* Page excerpt
- - - - - - -
Oath Keeper’s Last-Ditch Jan. 6 Defense: Blame Alex Jones!

REUTERS/Jim Bourg
REUTERS/Jim Bourg

An Ohio Oath Keepers leader took the stand in her own defense on Wednesday, doing her best to come across as a hapless Army soldier-turned-conspiracy theorist who was radicalized by consuming too much fringe media before she joined the Jan. 6 Capitol Riot last year.

One potential problem: Jessica Watkins seemed to undercut her own story of de-radicalization before her testimony was through by indicating she still had (unfounded) suspicions about the 2020 election.

“I feel like I was gullible,” Watkins, a 38-year-old trans veteran, told D.C. federal jurors on Wednesday. “I got a steady diet of InfoWars and Alex Jones. That’s how I found the Oath Keepers in the first place. I probably watched 5 or 6 hours a day.”

Watkins surprised the court on Wednesday morning by announcing her plans to testify in the seditious conspiracy trial that represents the most significant attempt yet to hold extremists to account for the unprecedented attack on democracy. Wakins is among five Oath Keepers, including founder Stewart Rhodes, who are accused of spending months planning “an armed rebellion” in an attempt to stop the certification of President Joe Biden’s 2020 election win.

Watkins, Rhodes, and their alleged co-conspirators—Kelly Meggs, a leader of the Florida Oath Keepers chapter; Thomas Caldwell, a retired Navy intelligence officer; and member Kenneth Harrelson—have pleaded not guilty to a seditious conspiracy. The unusual Civil War-era charge could land each of them 20 years in prison.

The Clear Message From the Oath Keepers’ Political Donations

After Rhodes and Caldwell took the stand in their own defense and tried to downplay the Oath Keepers’ role in the insurrection, Watkins described a downward spiral into several conspiracy theories around the 2020 election.

While she insisted that she did not want to stop Biden’s inauguration nor the electoral certification, she did admit that she once believed the Biden administration was poised to enlist the United Nations to force citizens to receive the COVID vaccine. She gleaned the bogus conspiracy theory, she said, from Jones’ InfoWars.

Eventually, she claimed, she formed an Ohio militia and took up the Oath Keepers’ mantle in a dubious bid to protect the country.

“I did believe the election was stolen,” Watkins added on Wednesday. “I still have a lot of questions about the 2020 election. I don’t want to say I don’t.”

Defense attorneys for the Oath Keepers say the group never meant to subvert democracy, but were waiting for Donald Trump to invoke the Insurrection Act—which they claim would have allowed them to use force to support him. But Watkins admitted Wednesday that she never believed that Trump was going to do so.

The veteran, however, also said she did not have any plans to set foot inside the Capitol. But once she got to the building, she said, she got “swept up in” the excitement after a crowd started to chat “Oath Keepers are here” as they walked in formation up the stairs.

“It was a cool moment,” Wakins said, bizarrely comparing the momentum of everyone moving toward the door in a violent assault that disrupted Congress to a Black Friday rush to get into a department store. “Everybody was excited to see us…. I just felt, like, really American. There was no violence at all.”
- - - - - - -
* Tasks and exercises
#1 Answer from the Oath Keepers article:
(a) How many hours a day did Watkins say she probably watched InfoWars and Alex Jones?
(b) How many years in prison could the seditious conspiracy charge bring each defendant?
(c) What did Watkins compare the crowd's movement toward the Capitol door to?
#2 Name every Oath Keeper the article says is on trial for seditious conspiracy.
- - - - - - -
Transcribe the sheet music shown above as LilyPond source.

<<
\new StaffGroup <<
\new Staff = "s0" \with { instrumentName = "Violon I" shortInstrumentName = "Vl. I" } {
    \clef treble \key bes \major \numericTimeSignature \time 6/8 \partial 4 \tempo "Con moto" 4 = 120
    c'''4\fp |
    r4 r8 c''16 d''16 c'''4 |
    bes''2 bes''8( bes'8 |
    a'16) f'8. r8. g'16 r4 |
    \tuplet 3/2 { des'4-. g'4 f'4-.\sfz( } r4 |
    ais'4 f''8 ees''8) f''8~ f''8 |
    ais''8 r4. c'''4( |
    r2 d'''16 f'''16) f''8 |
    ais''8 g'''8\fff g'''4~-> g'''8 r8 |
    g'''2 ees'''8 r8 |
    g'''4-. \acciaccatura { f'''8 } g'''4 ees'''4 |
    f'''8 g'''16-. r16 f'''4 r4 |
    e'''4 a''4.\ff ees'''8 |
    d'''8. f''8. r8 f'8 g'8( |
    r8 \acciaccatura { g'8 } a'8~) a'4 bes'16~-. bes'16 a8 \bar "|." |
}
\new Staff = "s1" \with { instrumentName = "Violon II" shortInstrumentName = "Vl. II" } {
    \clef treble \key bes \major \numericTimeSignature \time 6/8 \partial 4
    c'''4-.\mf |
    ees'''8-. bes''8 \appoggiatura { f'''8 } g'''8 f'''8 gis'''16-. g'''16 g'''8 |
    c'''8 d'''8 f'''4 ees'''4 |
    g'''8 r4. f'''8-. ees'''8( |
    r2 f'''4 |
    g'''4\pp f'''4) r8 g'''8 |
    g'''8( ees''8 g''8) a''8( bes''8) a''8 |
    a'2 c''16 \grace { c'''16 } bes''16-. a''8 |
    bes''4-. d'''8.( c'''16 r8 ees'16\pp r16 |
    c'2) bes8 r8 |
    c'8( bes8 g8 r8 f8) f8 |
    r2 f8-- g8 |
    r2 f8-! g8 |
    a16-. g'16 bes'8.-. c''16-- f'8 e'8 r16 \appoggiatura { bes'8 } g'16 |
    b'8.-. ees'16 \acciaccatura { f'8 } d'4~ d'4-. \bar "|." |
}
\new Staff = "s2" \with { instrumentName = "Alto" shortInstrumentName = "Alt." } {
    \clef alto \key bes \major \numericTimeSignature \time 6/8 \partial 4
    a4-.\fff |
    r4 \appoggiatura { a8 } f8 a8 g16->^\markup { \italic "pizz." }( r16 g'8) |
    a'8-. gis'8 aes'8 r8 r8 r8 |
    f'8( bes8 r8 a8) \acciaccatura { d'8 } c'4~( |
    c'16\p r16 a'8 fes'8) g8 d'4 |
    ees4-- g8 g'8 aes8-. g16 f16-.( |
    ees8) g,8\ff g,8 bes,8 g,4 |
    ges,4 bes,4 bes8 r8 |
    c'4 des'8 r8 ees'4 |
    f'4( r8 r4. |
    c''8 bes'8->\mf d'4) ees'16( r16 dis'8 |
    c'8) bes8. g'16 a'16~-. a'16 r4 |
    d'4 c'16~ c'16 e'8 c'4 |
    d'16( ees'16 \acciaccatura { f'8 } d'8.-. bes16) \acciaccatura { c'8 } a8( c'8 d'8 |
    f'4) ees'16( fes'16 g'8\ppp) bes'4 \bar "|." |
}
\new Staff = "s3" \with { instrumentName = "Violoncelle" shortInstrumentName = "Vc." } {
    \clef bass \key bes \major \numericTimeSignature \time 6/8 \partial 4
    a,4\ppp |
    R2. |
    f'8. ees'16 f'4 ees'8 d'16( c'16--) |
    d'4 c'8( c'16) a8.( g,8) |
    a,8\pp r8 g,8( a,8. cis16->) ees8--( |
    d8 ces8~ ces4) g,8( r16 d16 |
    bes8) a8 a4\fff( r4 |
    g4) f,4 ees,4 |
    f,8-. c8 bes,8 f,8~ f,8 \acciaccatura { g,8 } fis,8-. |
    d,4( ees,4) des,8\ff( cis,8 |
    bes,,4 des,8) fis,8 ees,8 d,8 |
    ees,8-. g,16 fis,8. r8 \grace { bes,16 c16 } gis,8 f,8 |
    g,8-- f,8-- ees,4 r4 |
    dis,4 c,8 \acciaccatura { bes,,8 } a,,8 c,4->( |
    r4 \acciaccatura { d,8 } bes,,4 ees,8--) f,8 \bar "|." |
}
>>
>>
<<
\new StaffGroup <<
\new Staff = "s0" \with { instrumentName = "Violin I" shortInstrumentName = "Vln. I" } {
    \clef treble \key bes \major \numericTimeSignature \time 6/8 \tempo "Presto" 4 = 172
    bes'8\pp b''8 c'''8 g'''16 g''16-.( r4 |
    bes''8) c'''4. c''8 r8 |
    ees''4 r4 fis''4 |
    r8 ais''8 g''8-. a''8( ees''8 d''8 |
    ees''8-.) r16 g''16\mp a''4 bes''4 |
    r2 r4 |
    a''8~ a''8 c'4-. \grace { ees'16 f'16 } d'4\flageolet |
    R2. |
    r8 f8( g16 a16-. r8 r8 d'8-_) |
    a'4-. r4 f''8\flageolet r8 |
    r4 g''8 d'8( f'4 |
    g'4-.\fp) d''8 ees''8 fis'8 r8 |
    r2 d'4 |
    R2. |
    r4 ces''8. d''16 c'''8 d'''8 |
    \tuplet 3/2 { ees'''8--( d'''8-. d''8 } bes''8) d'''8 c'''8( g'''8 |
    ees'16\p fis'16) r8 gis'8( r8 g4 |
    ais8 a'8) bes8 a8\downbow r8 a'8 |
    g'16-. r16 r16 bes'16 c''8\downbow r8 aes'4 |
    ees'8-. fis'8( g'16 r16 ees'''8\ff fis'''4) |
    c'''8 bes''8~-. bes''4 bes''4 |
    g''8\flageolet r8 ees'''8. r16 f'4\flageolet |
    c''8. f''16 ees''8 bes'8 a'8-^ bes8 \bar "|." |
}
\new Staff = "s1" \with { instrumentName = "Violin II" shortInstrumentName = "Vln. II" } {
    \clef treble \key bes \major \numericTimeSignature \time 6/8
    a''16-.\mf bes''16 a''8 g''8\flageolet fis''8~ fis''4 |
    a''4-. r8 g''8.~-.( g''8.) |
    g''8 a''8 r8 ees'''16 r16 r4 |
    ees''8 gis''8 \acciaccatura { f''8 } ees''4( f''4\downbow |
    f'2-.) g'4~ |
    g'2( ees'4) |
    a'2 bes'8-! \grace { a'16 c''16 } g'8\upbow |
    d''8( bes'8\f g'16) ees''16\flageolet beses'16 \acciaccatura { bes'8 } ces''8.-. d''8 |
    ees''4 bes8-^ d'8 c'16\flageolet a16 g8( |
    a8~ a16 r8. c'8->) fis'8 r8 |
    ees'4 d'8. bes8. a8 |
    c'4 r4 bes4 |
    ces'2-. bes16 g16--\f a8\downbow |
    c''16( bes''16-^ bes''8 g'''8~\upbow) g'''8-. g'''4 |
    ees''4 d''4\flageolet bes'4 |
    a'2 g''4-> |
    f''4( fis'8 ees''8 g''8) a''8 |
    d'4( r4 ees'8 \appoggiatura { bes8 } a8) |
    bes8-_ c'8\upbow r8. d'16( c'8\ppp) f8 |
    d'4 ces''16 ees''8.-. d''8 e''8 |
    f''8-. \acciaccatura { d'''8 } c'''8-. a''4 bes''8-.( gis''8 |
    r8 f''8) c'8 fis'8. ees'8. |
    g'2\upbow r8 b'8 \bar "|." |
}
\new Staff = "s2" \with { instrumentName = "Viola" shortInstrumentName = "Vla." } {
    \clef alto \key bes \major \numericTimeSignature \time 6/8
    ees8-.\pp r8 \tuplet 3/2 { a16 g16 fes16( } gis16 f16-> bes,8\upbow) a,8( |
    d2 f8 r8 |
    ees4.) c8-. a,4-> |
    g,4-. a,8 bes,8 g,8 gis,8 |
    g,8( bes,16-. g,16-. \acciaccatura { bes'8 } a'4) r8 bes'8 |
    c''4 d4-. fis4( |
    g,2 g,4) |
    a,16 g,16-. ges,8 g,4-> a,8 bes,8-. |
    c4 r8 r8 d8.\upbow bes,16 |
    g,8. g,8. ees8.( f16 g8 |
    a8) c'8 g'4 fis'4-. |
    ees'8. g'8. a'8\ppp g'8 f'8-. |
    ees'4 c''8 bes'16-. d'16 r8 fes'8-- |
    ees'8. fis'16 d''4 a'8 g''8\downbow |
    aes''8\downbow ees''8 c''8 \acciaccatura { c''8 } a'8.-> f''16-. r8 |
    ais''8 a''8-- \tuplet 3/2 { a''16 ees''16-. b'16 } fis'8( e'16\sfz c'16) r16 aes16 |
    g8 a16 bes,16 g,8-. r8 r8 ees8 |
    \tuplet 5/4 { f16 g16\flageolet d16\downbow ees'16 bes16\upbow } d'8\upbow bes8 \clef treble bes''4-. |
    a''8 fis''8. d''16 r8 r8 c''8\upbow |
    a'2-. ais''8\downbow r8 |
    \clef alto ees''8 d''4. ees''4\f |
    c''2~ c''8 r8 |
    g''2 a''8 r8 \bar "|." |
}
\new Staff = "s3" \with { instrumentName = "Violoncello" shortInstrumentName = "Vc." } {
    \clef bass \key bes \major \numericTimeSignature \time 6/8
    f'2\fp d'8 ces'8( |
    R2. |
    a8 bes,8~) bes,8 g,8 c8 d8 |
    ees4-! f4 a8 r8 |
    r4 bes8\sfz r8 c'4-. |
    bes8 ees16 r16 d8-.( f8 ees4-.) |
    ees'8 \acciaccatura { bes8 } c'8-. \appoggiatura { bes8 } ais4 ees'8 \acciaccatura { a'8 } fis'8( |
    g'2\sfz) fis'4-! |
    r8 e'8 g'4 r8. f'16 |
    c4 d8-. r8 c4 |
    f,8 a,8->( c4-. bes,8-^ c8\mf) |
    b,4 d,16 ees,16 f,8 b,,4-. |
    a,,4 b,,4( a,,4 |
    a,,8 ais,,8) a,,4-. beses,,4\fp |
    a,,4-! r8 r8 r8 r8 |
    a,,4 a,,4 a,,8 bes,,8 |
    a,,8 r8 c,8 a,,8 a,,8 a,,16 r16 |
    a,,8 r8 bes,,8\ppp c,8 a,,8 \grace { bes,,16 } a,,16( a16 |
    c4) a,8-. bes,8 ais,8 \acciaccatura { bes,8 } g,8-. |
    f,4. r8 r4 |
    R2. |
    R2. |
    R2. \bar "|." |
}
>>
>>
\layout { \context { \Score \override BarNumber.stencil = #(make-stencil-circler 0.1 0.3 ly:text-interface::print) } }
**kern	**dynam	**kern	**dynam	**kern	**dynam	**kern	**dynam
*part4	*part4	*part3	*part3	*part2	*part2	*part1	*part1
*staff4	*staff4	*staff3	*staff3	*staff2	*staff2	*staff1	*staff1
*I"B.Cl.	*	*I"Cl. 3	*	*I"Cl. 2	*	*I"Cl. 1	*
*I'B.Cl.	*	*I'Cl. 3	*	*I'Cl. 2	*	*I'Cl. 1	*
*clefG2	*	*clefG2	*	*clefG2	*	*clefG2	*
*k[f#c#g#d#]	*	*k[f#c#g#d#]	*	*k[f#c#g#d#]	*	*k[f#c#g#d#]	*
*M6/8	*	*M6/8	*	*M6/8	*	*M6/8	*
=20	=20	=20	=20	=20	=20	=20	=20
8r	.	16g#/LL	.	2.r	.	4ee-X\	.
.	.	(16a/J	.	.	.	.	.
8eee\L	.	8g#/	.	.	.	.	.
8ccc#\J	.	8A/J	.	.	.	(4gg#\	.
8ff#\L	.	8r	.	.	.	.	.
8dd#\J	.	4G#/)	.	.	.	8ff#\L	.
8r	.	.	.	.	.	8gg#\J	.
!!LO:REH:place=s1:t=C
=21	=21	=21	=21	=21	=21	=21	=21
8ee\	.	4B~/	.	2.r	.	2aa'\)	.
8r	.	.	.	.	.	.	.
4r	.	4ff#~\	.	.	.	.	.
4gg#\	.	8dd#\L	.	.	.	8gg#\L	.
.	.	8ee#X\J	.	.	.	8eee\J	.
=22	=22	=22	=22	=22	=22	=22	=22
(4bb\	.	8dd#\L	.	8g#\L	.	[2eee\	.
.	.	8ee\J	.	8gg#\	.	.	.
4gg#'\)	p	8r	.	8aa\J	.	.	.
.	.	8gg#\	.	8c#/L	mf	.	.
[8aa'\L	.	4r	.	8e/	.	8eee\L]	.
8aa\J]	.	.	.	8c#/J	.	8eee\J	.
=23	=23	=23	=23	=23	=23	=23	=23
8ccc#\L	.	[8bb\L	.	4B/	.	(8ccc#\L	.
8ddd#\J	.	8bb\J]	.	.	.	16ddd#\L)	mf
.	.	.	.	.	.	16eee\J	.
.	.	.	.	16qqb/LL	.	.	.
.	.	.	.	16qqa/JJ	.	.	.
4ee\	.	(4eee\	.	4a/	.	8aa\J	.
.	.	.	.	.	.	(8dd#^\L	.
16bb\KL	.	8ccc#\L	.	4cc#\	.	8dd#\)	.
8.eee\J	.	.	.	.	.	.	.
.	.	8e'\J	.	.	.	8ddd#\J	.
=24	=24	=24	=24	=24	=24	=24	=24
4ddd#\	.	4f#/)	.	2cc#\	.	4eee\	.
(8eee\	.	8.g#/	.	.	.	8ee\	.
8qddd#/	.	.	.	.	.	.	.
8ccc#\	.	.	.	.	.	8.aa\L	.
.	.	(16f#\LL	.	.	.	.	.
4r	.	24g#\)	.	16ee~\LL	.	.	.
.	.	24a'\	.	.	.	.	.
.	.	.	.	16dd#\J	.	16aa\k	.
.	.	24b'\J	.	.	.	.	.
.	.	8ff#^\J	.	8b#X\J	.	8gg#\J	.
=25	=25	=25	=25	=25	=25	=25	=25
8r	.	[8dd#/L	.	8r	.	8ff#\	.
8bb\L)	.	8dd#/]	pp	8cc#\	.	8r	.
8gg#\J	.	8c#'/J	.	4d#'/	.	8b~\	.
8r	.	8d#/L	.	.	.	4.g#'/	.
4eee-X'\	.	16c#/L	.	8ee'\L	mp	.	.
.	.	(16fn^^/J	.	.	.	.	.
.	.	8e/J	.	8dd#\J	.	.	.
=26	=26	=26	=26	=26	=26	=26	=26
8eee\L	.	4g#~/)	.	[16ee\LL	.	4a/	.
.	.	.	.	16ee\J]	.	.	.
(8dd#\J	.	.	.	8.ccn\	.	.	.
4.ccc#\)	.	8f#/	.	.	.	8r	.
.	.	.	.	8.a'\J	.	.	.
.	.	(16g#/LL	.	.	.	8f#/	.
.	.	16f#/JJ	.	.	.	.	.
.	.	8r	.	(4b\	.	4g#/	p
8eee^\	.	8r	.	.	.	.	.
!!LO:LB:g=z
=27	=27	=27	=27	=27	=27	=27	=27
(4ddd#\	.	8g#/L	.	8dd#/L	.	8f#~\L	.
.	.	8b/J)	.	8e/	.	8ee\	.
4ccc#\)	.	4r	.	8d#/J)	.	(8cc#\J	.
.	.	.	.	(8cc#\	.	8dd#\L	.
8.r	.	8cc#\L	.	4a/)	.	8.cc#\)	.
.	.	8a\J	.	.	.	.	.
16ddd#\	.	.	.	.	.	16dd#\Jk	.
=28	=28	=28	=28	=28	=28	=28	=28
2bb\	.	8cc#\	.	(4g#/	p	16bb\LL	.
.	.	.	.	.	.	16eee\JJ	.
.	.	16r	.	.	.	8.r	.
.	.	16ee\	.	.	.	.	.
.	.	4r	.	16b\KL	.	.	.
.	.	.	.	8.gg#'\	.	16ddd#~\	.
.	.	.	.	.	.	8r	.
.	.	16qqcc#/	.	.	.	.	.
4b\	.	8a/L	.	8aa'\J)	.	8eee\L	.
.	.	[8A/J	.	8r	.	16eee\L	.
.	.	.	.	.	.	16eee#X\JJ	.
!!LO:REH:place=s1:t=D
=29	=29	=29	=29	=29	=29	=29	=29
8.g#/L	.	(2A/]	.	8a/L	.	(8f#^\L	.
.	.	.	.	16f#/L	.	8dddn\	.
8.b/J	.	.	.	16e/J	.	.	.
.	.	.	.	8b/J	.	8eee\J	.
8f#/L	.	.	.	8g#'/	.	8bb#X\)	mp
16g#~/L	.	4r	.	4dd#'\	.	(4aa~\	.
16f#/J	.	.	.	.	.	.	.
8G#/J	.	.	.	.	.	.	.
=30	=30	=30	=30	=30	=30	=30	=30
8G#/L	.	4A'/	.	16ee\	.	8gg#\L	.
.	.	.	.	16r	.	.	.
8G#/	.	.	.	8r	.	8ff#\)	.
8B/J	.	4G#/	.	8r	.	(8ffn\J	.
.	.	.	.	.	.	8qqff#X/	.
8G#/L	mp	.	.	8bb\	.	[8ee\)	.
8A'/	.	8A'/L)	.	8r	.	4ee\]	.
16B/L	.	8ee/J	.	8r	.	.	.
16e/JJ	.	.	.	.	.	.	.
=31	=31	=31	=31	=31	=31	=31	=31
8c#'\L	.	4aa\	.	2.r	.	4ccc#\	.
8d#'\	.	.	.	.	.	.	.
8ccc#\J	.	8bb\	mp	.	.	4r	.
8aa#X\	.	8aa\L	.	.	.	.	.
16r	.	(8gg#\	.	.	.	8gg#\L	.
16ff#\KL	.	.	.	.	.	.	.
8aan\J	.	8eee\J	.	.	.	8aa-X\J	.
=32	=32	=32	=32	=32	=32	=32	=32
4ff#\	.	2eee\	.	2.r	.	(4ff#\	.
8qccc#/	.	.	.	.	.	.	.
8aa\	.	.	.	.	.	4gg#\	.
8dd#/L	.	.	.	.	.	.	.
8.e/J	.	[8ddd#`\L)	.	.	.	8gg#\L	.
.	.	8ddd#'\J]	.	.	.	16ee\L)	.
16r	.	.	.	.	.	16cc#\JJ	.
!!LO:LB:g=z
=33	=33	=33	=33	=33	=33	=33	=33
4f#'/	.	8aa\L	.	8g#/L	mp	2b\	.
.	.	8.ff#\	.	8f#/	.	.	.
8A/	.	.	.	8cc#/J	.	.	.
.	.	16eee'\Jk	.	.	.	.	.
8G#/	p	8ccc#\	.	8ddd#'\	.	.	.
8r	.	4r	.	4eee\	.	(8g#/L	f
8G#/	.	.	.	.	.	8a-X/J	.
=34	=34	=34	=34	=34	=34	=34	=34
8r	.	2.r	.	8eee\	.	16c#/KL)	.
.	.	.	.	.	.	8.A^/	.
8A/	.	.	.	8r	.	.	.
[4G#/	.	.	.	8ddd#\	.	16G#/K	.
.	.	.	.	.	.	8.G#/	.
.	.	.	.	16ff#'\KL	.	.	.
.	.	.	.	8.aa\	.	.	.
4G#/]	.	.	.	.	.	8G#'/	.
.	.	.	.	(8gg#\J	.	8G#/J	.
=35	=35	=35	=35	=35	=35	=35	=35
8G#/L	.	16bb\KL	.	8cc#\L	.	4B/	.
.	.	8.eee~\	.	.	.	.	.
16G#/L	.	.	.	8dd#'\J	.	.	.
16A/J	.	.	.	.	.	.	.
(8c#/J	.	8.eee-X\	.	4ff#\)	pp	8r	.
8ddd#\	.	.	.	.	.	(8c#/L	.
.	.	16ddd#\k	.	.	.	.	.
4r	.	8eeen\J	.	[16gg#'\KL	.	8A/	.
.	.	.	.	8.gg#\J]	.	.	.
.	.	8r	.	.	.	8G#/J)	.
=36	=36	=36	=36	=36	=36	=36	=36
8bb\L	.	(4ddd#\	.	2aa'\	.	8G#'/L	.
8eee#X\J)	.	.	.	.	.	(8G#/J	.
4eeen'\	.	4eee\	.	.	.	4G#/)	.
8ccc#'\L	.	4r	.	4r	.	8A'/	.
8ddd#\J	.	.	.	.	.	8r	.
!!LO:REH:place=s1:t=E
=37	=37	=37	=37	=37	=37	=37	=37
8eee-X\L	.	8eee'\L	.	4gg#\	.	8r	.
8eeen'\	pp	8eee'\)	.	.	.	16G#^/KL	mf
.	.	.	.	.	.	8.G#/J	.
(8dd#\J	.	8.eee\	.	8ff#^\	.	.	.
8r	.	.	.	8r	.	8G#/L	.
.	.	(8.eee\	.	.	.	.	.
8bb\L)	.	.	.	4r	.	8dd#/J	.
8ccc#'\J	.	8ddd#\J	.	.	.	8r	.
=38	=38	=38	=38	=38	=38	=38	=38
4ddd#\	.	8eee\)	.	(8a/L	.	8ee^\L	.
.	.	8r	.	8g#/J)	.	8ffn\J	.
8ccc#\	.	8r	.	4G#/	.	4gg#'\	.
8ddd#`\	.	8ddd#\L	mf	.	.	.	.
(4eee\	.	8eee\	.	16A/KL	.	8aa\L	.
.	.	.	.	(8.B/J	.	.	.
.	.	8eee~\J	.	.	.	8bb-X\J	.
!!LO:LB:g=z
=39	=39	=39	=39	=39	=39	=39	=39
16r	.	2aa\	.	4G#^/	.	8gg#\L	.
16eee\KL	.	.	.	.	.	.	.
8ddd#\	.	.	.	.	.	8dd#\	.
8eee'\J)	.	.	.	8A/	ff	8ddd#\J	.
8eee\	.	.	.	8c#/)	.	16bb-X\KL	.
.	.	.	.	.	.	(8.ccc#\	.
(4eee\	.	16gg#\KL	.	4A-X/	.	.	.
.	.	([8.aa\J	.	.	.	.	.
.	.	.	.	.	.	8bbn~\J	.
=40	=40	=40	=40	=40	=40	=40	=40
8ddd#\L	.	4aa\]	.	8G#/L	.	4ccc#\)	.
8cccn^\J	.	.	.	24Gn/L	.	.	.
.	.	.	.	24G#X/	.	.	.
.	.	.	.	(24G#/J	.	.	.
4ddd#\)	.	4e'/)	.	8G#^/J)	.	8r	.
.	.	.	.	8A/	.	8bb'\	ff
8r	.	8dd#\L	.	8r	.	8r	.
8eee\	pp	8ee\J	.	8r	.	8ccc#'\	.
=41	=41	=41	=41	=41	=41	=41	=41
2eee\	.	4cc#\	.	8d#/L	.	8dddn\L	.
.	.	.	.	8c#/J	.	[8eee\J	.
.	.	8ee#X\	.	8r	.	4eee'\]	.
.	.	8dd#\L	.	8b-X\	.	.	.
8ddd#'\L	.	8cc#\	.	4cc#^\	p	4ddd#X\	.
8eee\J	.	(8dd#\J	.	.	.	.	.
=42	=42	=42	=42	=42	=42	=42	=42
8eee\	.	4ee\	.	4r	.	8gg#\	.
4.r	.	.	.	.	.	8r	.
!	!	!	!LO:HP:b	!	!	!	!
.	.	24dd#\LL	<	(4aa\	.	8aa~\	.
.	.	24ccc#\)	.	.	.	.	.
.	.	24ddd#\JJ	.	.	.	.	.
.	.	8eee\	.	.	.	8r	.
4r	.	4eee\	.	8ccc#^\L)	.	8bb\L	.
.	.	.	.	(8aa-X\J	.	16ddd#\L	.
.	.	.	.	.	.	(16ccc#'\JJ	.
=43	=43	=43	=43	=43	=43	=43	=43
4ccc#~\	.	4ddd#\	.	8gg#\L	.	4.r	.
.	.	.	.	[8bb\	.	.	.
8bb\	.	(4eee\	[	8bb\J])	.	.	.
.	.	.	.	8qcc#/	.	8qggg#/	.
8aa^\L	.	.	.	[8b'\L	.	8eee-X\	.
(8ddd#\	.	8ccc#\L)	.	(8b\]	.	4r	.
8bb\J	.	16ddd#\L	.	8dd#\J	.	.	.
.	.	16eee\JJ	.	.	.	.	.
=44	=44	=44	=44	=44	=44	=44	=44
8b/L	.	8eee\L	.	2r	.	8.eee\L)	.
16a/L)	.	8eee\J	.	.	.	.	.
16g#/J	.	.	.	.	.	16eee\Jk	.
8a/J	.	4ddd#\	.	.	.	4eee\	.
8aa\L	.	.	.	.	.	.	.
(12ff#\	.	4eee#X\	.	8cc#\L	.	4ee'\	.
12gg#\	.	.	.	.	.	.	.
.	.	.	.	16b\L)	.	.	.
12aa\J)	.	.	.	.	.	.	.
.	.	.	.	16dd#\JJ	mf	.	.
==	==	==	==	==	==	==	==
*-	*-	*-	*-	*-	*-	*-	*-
- - - - - - -
* Answers for each item
#1
(a) 5 or 6 hours a day.
(b) 20 years.
(c) A Black Friday rush to get into a department store.

#2 Jessica Watkins, Stewart Rhodes, Kelly Meggs, Thomas Caldwell, Kenneth Harrelson